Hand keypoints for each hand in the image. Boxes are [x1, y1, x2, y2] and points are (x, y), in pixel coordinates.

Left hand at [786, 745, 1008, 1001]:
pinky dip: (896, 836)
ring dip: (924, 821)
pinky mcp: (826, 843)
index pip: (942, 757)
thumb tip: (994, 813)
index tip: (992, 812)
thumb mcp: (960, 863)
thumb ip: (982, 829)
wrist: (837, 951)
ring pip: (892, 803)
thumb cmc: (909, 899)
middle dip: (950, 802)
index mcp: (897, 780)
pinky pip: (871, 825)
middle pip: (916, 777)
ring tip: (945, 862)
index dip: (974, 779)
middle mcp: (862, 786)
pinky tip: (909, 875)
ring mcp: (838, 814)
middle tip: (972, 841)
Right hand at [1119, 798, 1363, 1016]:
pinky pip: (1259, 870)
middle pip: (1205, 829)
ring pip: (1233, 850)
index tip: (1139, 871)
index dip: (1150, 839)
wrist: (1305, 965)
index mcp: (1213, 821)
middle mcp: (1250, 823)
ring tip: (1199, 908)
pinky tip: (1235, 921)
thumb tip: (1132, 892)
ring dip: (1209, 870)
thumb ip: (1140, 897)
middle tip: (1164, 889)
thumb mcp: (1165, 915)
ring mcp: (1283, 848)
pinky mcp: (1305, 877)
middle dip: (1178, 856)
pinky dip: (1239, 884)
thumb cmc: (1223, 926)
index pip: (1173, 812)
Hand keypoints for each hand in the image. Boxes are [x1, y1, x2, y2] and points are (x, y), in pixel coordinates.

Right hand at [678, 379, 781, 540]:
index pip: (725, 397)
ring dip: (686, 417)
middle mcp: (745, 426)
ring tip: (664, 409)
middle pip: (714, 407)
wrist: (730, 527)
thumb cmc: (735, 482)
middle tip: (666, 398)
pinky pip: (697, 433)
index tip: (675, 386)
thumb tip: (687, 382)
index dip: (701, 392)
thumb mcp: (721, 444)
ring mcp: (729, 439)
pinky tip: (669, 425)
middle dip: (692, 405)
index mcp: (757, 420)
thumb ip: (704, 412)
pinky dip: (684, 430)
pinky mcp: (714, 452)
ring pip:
::::
PROMPT → Copy the whole listing above once more, character for character.

ANSWER TO THE EXERCISE →
Hand keypoints for each hand in the image. Boxes are [x1, y1, x2, y2] and points are (x, y), in pixel coordinates.

Left hand at [786, 745, 1008, 1001]:
pinky dip: (896, 836)
ring dip: (924, 821)
pinky mcp: (826, 843)
index pip: (942, 757)
thumb tip: (994, 813)
index tip: (992, 812)
thumb mcp: (960, 863)
thumb ip: (982, 829)
wrist: (837, 951)
ring pip: (892, 803)
thumb cmc: (909, 899)
middle dip: (950, 802)
index mcp: (897, 780)
pinky pip: (871, 825)
middle pip: (916, 777)
ring tip: (945, 862)
index dip: (974, 779)
middle mcp: (862, 786)
pinky tip: (909, 875)
ring mcp: (838, 814)
middle tip: (972, 841)
Right hand at [1119, 798, 1363, 1016]:
pinky pip: (1259, 870)
middle pip: (1205, 829)
ring pip: (1233, 850)
index tip: (1139, 871)
index dip: (1150, 839)
wrist: (1305, 965)
index mcp: (1213, 821)
middle mcp: (1250, 823)
ring tip: (1199, 908)
pinky tip: (1235, 921)
thumb tip: (1132, 892)
ring dip: (1209, 870)
thumb ip: (1140, 897)
middle tip: (1164, 889)
thumb mcp: (1165, 915)
ring mcp: (1283, 848)
pinky mcp: (1305, 877)
middle dip: (1178, 856)
pinky dip: (1239, 884)
thumb cmc: (1223, 926)
index pip: (1173, 812)
Hand keypoints for each hand in the image. Boxes are [x1, y1, x2, y2] and points are (x, y), in pixel coordinates.

Right hand at [678, 379, 781, 540]:
index pip: (725, 397)
ring dip: (686, 417)
middle mcp: (745, 426)
ring tip: (664, 409)
middle pip: (714, 407)
wrist: (730, 527)
thumb cmc: (735, 482)
middle tip: (666, 398)
pinky pip: (697, 433)
index tip: (675, 386)
thumb tip: (687, 382)
index dip: (701, 392)
thumb mcp: (721, 444)
ring mcp: (729, 439)
pinky tip: (669, 425)
middle dip: (692, 405)
index mcp: (757, 420)
thumb ip: (704, 412)
pinky dip: (684, 430)
pinky mcp: (714, 452)
ring pip:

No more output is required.